# Source records:
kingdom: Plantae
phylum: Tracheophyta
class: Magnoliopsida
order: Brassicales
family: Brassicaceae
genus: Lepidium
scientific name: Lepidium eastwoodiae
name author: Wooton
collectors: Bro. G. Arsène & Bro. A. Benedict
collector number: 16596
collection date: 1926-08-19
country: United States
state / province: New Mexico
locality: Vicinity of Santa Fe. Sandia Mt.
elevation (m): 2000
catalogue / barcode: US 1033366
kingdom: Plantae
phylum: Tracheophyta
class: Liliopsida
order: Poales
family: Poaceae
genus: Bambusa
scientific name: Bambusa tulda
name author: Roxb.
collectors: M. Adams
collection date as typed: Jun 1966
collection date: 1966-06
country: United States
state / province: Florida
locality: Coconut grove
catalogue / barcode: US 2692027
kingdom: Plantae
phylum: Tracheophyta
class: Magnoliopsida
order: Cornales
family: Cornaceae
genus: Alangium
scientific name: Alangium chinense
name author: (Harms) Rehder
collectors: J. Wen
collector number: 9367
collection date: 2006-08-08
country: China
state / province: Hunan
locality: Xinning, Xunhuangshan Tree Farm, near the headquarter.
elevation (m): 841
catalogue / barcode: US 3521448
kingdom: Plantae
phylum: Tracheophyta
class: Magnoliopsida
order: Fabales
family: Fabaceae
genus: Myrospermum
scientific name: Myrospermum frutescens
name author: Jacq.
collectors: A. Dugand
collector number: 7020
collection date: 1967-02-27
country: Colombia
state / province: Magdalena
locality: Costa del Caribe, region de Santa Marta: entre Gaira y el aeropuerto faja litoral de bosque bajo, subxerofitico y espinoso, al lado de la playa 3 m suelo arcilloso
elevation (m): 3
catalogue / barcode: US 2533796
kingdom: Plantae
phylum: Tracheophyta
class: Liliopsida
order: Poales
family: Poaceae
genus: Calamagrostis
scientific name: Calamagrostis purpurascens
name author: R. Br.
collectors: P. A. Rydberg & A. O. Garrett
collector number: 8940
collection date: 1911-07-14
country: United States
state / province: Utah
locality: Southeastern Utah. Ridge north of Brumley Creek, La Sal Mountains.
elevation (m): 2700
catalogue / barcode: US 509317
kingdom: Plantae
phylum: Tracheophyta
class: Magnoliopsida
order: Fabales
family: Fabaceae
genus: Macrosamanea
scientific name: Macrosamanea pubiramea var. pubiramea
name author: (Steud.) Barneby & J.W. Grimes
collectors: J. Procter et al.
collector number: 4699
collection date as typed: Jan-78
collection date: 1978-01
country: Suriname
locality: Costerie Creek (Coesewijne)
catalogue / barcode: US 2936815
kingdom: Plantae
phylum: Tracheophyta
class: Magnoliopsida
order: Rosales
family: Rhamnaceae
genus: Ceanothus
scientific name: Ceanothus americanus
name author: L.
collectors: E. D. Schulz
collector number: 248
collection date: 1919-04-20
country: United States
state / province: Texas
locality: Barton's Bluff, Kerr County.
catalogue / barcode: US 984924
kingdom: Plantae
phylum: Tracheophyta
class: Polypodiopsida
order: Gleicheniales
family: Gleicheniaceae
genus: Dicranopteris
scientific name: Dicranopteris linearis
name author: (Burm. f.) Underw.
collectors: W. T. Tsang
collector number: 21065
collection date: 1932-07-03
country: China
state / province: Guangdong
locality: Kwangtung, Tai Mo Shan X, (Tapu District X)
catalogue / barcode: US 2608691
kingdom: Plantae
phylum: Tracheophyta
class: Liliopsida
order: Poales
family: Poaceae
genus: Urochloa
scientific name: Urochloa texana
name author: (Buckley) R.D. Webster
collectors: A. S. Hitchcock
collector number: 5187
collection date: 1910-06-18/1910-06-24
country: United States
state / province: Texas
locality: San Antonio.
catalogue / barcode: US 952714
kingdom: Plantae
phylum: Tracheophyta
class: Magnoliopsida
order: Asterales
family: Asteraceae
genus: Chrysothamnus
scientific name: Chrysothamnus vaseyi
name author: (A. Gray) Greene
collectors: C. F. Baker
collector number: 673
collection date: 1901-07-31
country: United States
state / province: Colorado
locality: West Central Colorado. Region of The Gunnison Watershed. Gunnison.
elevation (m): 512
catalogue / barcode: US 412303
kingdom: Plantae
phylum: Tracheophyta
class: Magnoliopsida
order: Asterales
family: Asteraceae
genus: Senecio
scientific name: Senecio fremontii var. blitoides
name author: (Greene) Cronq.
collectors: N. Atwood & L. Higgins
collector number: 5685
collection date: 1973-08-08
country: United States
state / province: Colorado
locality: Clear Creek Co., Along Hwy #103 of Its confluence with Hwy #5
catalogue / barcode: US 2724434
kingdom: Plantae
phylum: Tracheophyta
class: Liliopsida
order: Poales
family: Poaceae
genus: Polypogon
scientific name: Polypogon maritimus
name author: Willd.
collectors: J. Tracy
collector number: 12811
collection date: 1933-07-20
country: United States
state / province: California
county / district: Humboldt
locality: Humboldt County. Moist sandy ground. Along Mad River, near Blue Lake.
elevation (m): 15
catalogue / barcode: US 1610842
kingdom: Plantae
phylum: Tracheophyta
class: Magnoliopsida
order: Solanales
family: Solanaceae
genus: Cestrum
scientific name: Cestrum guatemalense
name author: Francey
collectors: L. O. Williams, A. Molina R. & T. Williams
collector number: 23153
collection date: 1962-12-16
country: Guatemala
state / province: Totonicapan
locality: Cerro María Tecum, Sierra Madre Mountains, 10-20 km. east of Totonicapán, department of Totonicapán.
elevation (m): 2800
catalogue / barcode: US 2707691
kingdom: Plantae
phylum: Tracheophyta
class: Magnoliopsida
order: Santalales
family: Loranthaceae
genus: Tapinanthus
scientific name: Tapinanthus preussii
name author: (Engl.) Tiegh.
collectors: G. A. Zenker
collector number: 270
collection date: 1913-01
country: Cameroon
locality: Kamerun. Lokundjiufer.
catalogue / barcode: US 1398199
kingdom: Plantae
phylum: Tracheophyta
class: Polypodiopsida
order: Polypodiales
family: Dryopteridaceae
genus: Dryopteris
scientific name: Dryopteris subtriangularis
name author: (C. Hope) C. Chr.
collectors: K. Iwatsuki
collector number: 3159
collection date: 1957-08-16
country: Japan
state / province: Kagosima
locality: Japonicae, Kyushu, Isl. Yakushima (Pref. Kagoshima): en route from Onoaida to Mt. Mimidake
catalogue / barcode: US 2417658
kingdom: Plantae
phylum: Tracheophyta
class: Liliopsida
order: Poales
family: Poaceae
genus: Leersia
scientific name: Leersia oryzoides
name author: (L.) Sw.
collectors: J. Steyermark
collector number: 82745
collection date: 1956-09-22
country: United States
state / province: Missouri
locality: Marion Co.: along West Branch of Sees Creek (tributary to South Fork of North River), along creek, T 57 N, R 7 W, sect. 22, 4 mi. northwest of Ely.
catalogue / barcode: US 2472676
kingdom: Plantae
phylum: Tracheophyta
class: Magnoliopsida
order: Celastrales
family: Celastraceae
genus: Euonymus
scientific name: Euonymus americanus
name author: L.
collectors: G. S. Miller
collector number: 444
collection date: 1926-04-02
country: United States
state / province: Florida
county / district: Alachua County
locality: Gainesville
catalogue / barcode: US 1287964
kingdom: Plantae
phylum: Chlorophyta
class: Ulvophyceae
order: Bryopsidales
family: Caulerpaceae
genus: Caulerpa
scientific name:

# Required task:
Copy every one of the lines above, reproducing each without any change.

# Output below:
kingdom: Plantae
phylum: Tracheophyta
class: Magnoliopsida
order: Brassicales
family: Brassicaceae
genus: Lepidium
scientific name: Lepidium eastwoodiae
name author: Wooton
collectors: Bro. G. Arsène & Bro. A. Benedict
collector number: 16596
collection date: 1926-08-19
country: United States
state / province: New Mexico
locality: Vicinity of Santa Fe. Sandia Mt.
elevation (m): 2000
catalogue / barcode: US 1033366
kingdom: Plantae
phylum: Tracheophyta
class: Liliopsida
order: Poales
family: Poaceae
genus: Bambusa
scientific name: Bambusa tulda
name author: Roxb.
collectors: M. Adams
collection date as typed: Jun 1966
collection date: 1966-06
country: United States
state / province: Florida
locality: Coconut grove
catalogue / barcode: US 2692027
kingdom: Plantae
phylum: Tracheophyta
class: Magnoliopsida
order: Cornales
family: Cornaceae
genus: Alangium
scientific name: Alangium chinense
name author: (Harms) Rehder
collectors: J. Wen
collector number: 9367
collection date: 2006-08-08
country: China
state / province: Hunan
locality: Xinning, Xunhuangshan Tree Farm, near the headquarter.
elevation (m): 841
catalogue / barcode: US 3521448
kingdom: Plantae
phylum: Tracheophyta
class: Magnoliopsida
order: Fabales
family: Fabaceae
genus: Myrospermum
scientific name: Myrospermum frutescens
name author: Jacq.
collectors: A. Dugand
collector number: 7020
collection date: 1967-02-27
country: Colombia
state / province: Magdalena
locality: Costa del Caribe, region de Santa Marta: entre Gaira y el aeropuerto faja litoral de bosque bajo, subxerofitico y espinoso, al lado de la playa 3 m suelo arcilloso
elevation (m): 3
catalogue / barcode: US 2533796
kingdom: Plantae
phylum: Tracheophyta
class: Liliopsida
order: Poales
family: Poaceae
genus: Calamagrostis
scientific name: Calamagrostis purpurascens
name author: R. Br.
collectors: P. A. Rydberg & A. O. Garrett
collector number: 8940
collection date: 1911-07-14
country: United States
state / province: Utah
locality: Southeastern Utah. Ridge north of Brumley Creek, La Sal Mountains.
elevation (m): 2700
catalogue / barcode: US 509317
kingdom: Plantae
phylum: Tracheophyta
class: Magnoliopsida
order: Fabales
family: Fabaceae
genus: Macrosamanea
scientific name: Macrosamanea pubiramea var. pubiramea
name author: (Steud.) Barneby & J.W. Grimes
collectors: J. Procter et al.
collector number: 4699
collection date as typed: Jan-78
collection date: 1978-01
country: Suriname
locality: Costerie Creek (Coesewijne)
catalogue / barcode: US 2936815
kingdom: Plantae
phylum: Tracheophyta
class: Magnoliopsida
order: Rosales
family: Rhamnaceae
genus: Ceanothus
scientific name: Ceanothus americanus
name author: L.
collectors: E. D. Schulz
collector number: 248
collection date: 1919-04-20
country: United States
state / province: Texas
locality: Barton's Bluff, Kerr County.
catalogue / barcode: US 984924
kingdom: Plantae
phylum: Tracheophyta
class: Polypodiopsida
order: Gleicheniales
family: Gleicheniaceae
genus: Dicranopteris
scientific name: Dicranopteris linearis
name author: (Burm. f.) Underw.
collectors: W. T. Tsang
collector number: 21065
collection date: 1932-07-03
country: China
state / province: Guangdong
locality: Kwangtung, Tai Mo Shan X, (Tapu District X)
catalogue / barcode: US 2608691
kingdom: Plantae
phylum: Tracheophyta
class: Liliopsida
order: Poales
family: Poaceae
genus: Urochloa
scientific name: Urochloa texana
name author: (Buckley) R.D. Webster
collectors: A. S. Hitchcock
collector number: 5187
collection date: 1910-06-18/1910-06-24
country: United States
state / province: Texas
locality: San Antonio.
catalogue / barcode: US 952714
kingdom: Plantae
phylum: Tracheophyta
class: Magnoliopsida
order: Asterales
family: Asteraceae
genus: Chrysothamnus
scientific name: Chrysothamnus vaseyi
name author: (A. Gray) Greene
collectors: C. F. Baker
collector number: 673
collection date: 1901-07-31
country: United States
state / province: Colorado
locality: West Central Colorado. Region of The Gunnison Watershed. Gunnison.
elevation (m): 512
catalogue / barcode: US 412303
kingdom: Plantae
phylum: Tracheophyta
class: Magnoliopsida
order: Asterales
family: Asteraceae
genus: Senecio
scientific name: Senecio fremontii var. blitoides
name author: (Greene) Cronq.
collectors: N. Atwood & L. Higgins
collector number: 5685
collection date: 1973-08-08
country: United States
state / province: Colorado
locality: Clear Creek Co., Along Hwy #103 of Its confluence with Hwy #5
catalogue / barcode: US 2724434
kingdom: Plantae
phylum: Tracheophyta
class: Liliopsida
order: Poales
family: Poaceae
genus: Polypogon
scientific name: Polypogon maritimus
name author: Willd.
collectors: J. Tracy
collector number: 12811
collection date: 1933-07-20
country: United States
state / province: California
county / district: Humboldt
locality: Humboldt County. Moist sandy ground. Along Mad River, near Blue Lake.
elevation (m): 15
catalogue / barcode: US 1610842
kingdom: Plantae
phylum: Tracheophyta
class: Magnoliopsida
order: Solanales
family: Solanaceae
genus: Cestrum
scientific name: Cestrum guatemalense
name author: Francey
collectors: L. O. Williams, A. Molina R. & T. Williams
collector number: 23153
collection date: 1962-12-16
country: Guatemala
state / province: Totonicapan
locality: Cerro María Tecum, Sierra Madre Mountains, 10-20 km. east of Totonicapán, department of Totonicapán.
elevation (m): 2800
catalogue / barcode: US 2707691
kingdom: Plantae
phylum: Tracheophyta
class: Magnoliopsida
order: Santalales
family: Loranthaceae
genus: Tapinanthus
scientific name: Tapinanthus preussii
name author: (Engl.) Tiegh.
collectors: G. A. Zenker
collector number: 270
collection date: 1913-01
country: Cameroon
locality: Kamerun. Lokundjiufer.
catalogue / barcode: US 1398199
kingdom: Plantae
phylum: Tracheophyta
class: Polypodiopsida
order: Polypodiales
family: Dryopteridaceae
genus: Dryopteris
scientific name: Dryopteris subtriangularis
name author: (C. Hope) C. Chr.
collectors: K. Iwatsuki
collector number: 3159
collection date: 1957-08-16
country: Japan
state / province: Kagosima
locality: Japonicae, Kyushu, Isl. Yakushima (Pref. Kagoshima): en route from Onoaida to Mt. Mimidake
catalogue / barcode: US 2417658
kingdom: Plantae
phylum: Tracheophyta
class: Liliopsida
order: Poales
family: Poaceae
genus: Leersia
scientific name: Leersia oryzoides
name author: (L.) Sw.
collectors: J. Steyermark
collector number: 82745
collection date: 1956-09-22
country: United States
state / province: Missouri
locality: Marion Co.: along West Branch of Sees Creek (tributary to South Fork of North River), along creek, T 57 N, R 7 W, sect. 22, 4 mi. northwest of Ely.
catalogue / barcode: US 2472676
kingdom: Plantae
phylum: Tracheophyta
class: Magnoliopsida
order: Celastrales
family: Celastraceae
genus: Euonymus
scientific name: Euonymus americanus
name author: L.
collectors: G. S. Miller
collector number: 444
collection date: 1926-04-02
country: United States
state / province: Florida
county / district: Alachua County
locality: Gainesville
catalogue / barcode: US 1287964
kingdom: Plantae
phylum: Chlorophyta
class: Ulvophyceae
order: Bryopsidales
family: Caulerpaceae
genus: Caulerpa
scientific name:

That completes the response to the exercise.